Proven Condition Monitoring Solutions

Accelerometer Overload

Temperature environment, frequency range and maximum input are all parameters which are considered in the design of an accelerometer to meet a particular vibration monitoring requirement. There are situations when these criteria can be inadvertently exceeded, which will lead to the processing and subsequent presentation of an inherently bad signal.

Consider for a moment that the accelerometer and its environment is similar to a bungee jumper leaping from a bridge, and bounces up and down on the end of the rubber cords – ignore friction damping for now – if his motion with respect to time were plotted it would be a sine wave. If this were analysed using an FFT it would result in a single spectral line with a certain ‘bounce’ amplitude and at a particular frequency. If however the choice of jump height and bungee strength was not chosen correctly there is a distinct possibility of hitting both the ground at the bottom of the plunge and the bridge on the rebound, which may cause not only some distress to our bungee jumper but also clip the peaks off the time domain signal and creating a non periodic wave. If this signal were analysed using an FFT we would no longer see the clear single spectral line in the frequency domain but a mass of lines at the lower end of the spectrum which resembles a ‘Ski slope’. The more severe the distortion the greater the ‘ski slope’ effect.

The problem is that within the ‘skirt’ of the ‘ski slope’ may be a particular frequency which we are extracting for other diagnostic purposes, for example dynamic balance. In the example it can be seen that the 1R is within this range of influence, indeed other frequencies that can be identified will have their amplitudes modified, resulting in incorrect interpretation.

A typical example of an FFT produced by a saturated accelerometer

The accelerometer is subject to an almost infinite range of frequencies from low to very high emanating from the machine to which it is mounted. Some may be way out of the frequency range we are interested in but nevertheless have an influence on the signal. All accelerometers and their mounts have a natural resonant frequency; it may be that the machine is generating other high amplitude, high frequency vibration which is exciting the accelerometer into saturation.

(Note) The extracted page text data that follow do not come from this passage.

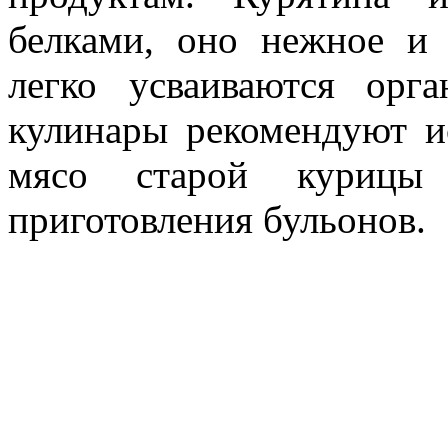
белками, оно нежное и 
легко усваиваются орг
кулинары рекомендуют и
мясо старой курицы 
приготовления бульонов.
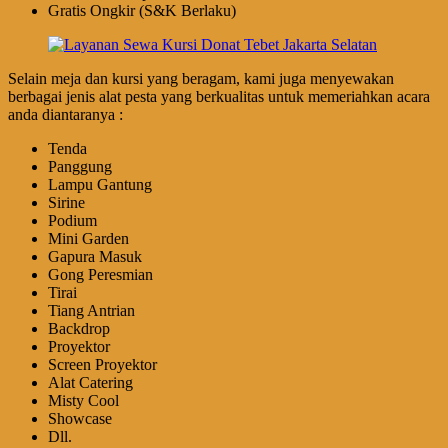
Gratis Ongkir (S&K Berlaku)
Selain meja dan kursi yang beragam, kami juga menyewakan
berbagai jenis alat pesta yang berkualitas untuk memeriahkan acara
anda diantaranya :
Tenda
Panggung
Lampu Gantung
Sirine
Podium
Mini Garden
Gapura Masuk
Gong Peresmian
Tirai
Tiang Antrian
Backdrop
Proyektor
Screen Proyektor
Alat Catering
Misty Cool
Showcase
Dll.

The non-periodic signal may also be generated by electrical contact faults, associated with broken wires or loose connectors and mountings, or poor power supply causing the accelerometer output to drift. If this happens whilst data is being collected the same ‘ski-slope’ will be seen in the frequency domain.

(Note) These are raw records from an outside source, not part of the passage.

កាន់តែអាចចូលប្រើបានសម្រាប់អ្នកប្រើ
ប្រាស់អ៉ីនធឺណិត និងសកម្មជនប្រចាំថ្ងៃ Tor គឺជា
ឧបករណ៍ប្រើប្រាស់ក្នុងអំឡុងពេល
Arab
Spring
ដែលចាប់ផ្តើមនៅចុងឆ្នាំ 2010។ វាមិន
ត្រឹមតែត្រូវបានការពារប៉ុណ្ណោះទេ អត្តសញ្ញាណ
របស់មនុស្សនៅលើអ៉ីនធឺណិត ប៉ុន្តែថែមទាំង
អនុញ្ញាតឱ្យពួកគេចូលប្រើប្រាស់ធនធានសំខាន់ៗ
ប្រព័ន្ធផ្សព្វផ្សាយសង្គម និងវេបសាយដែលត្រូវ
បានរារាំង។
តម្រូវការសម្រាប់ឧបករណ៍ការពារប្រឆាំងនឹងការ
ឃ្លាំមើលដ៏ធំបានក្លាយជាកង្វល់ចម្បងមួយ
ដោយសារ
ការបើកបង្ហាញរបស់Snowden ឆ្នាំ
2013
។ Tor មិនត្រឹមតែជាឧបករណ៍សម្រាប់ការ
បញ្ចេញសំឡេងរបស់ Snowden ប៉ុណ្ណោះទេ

If a cold accelerometer is mounted to a hot, heat soaked, machine the thermal shock data can not only damage the accelerometer but modify its output until equilibrium is attained, if data collection is initiated under these conditions it too can result in the ‘ski slope’ effect.

In conclusion always look critically at the data presented, if a balance chart such as that shown above is generated with a test condition value markedly out of kilter take an FFT if a ‘ski slope’ results there is a problem.

In real life Helitune create vibration signature ranges at the optimum frequency range and number of lines on the FFT to produce the best possible resolution for the task and the shortest possible data collection time.